Das Wacken des Südens. Größer als BurningMan. 365 Tage im Jahr. Die ganze Stadt ist in Festivalstimmung. Alle hausen vor sich hin, fristen ihr Dasein biertrinkend auf abgelutschten Gartenmöbeln dem Abend entgegen, wenn die Sonne schwächer und die Musik lauter wird. Heftiges Treiben herrscht vor allem entlang der zur Hauptbühne („city“) hin. Hier herrscht auch die beste Infrastruktur, denn die meisten Festivalbesucher müssen arbeiten, um sich dauerhaft ihr Ticket für dieses Großereignis leisten zu können. Also verkaufen sie ihren Kameraden und Kameradinnen aus ihren Verschlägen reichlich Bier, Essen, selbstgebasteltes Merchandise, Waren des täglichen Bedarfs, Möbel und Pflanzen für den eigenen camping ground. Sie reparieren ihre Mopeds, Nähmaschinen und Zähne unter freiem Himmel. Sie fahren sie in Bussen näher an die Bühnen, pflegen ihre Haustiere und verbrennen ihren Müll. Weshalb auch der typische Mief dann und wann aufkommt. Gemischt mit oberirdischer Abwasserentsorgung, aufgewirbeltem Staub und dem Duft unzähliger Holzkohlegrills ergibt sich ein einzigartiges Aroma.

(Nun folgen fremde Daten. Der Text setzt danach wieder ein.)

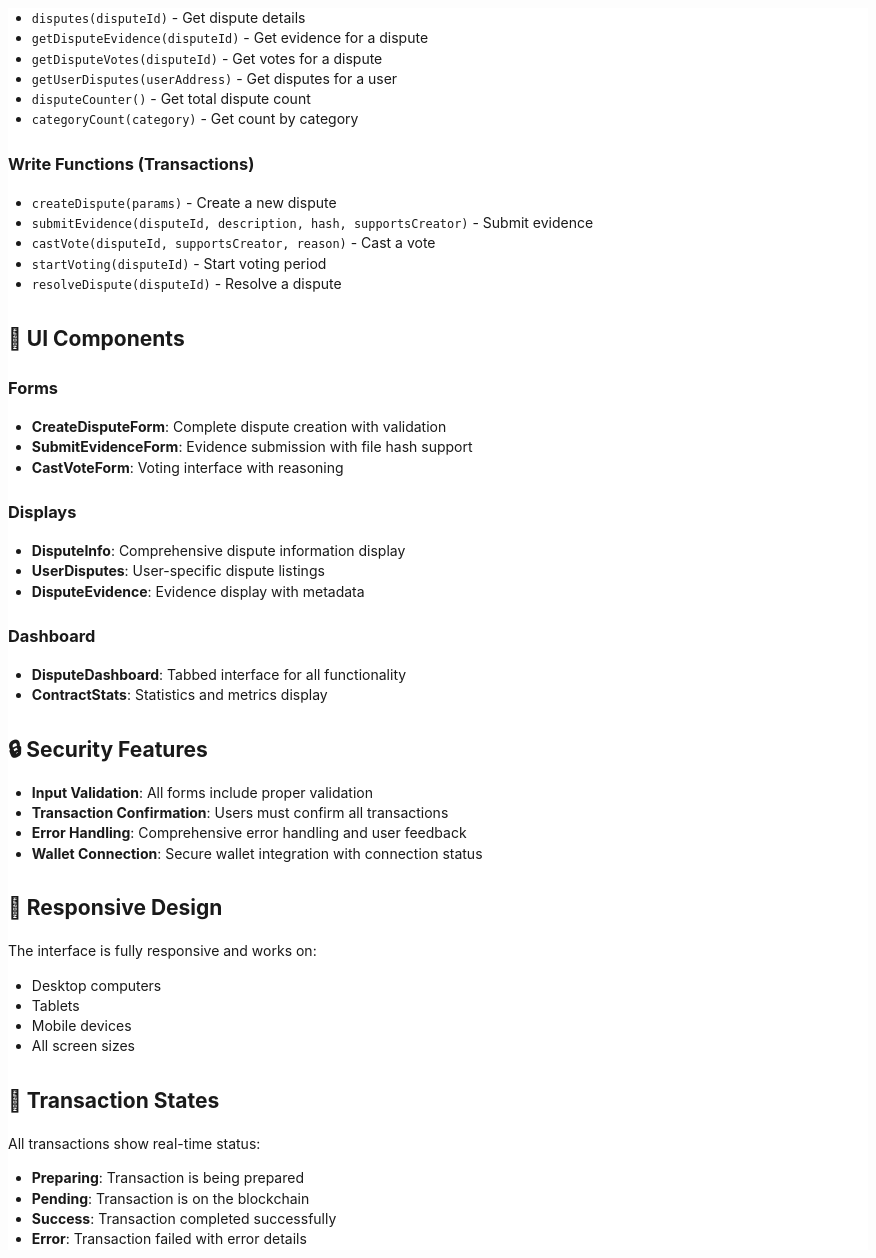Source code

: - `disputes(disputeId)` - Get dispute details
- `getDisputeEvidence(disputeId)` - Get evidence for a dispute
- `getDisputeVotes(disputeId)` - Get votes for a dispute
- `getUserDisputes(userAddress)` - Get disputes for a user
- `disputeCounter()` - Get total dispute count
- `categoryCount(category)` - Get count by category

### Write Functions (Transactions)

- `createDispute(params)` - Create a new dispute
- `submitEvidence(disputeId, description, hash, supportsCreator)` - Submit evidence
- `castVote(disputeId, supportsCreator, reason)` - Cast a vote
- `startVoting(disputeId)` - Start voting period
- `resolveDispute(disputeId)` - Resolve a dispute

## 🎨 UI Components

### Forms
- **CreateDisputeForm**: Complete dispute creation with validation
- **SubmitEvidenceForm**: Evidence submission with file hash support
- **CastVoteForm**: Voting interface with reasoning

### Displays
- **DisputeInfo**: Comprehensive dispute information display
- **UserDisputes**: User-specific dispute listings
- **DisputeEvidence**: Evidence display with metadata

### Dashboard
- **DisputeDashboard**: Tabbed interface for all functionality
- **ContractStats**: Statistics and metrics display

## 🔒 Security Features

- **Input Validation**: All forms include proper validation
- **Transaction Confirmation**: Users must confirm all transactions
- **Error Handling**: Comprehensive error handling and user feedback
- **Wallet Connection**: Secure wallet integration with connection status

## 📱 Responsive Design

The interface is fully responsive and works on:
- Desktop computers
- Tablets
- Mobile devices
- All screen sizes

## 🚦 Transaction States

All transactions show real-time status:
- **Preparing**: Transaction is being prepared
- **Pending**: Transaction is on the blockchain
- **Success**: Transaction completed successfully
- **Error**: Transaction failed with error details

Etwas ruhiger geht es in den Seitengassen zu. Hier kann man gemütlich an einer improvisierten Theke chillen oder im Schatten der Mangobäume abcornern. Nur am allgegenwärtigen Müll erkennt man, das man sich noch immer auf einem Festival befindet, auf dem kaum einer an Morgen zu denken scheint. Alle sind einfach nur glücklich dabei sein zu dürfen.
Wegen der Dauerhaftigkeit lebt hier keiner mehr im Zelt. Je nach Geldbeutel und Länge des Aufenthalts (manche sind schon ihr ganzes Leben hier) kommt man in einem guesthouse oder Hotel unter. Wer sich das nicht (mehr) leisten kann, errichtet sich eine eigene Baracke oder Villa, die man wirklich so nebeneinander findet.
Bei dieser ganzen Geschäftigkeit bleibt für einen täglichen Besuch der großen Konzerte kaum Zeit und Energie. Viele Ouager verlassen also ihren „secteur“ nur sporadisch um Kollegen zu besuchen oder doch einmal einem headliner zu lauschen. So verlief auch mein erster Abend auf dem Ouagen recht gemütlich: Nach einer abendlichen Promenade haben wir in einer Tanzbar Fußball geschaut. Die Bayern flogen 0:4 aus der Championsleague.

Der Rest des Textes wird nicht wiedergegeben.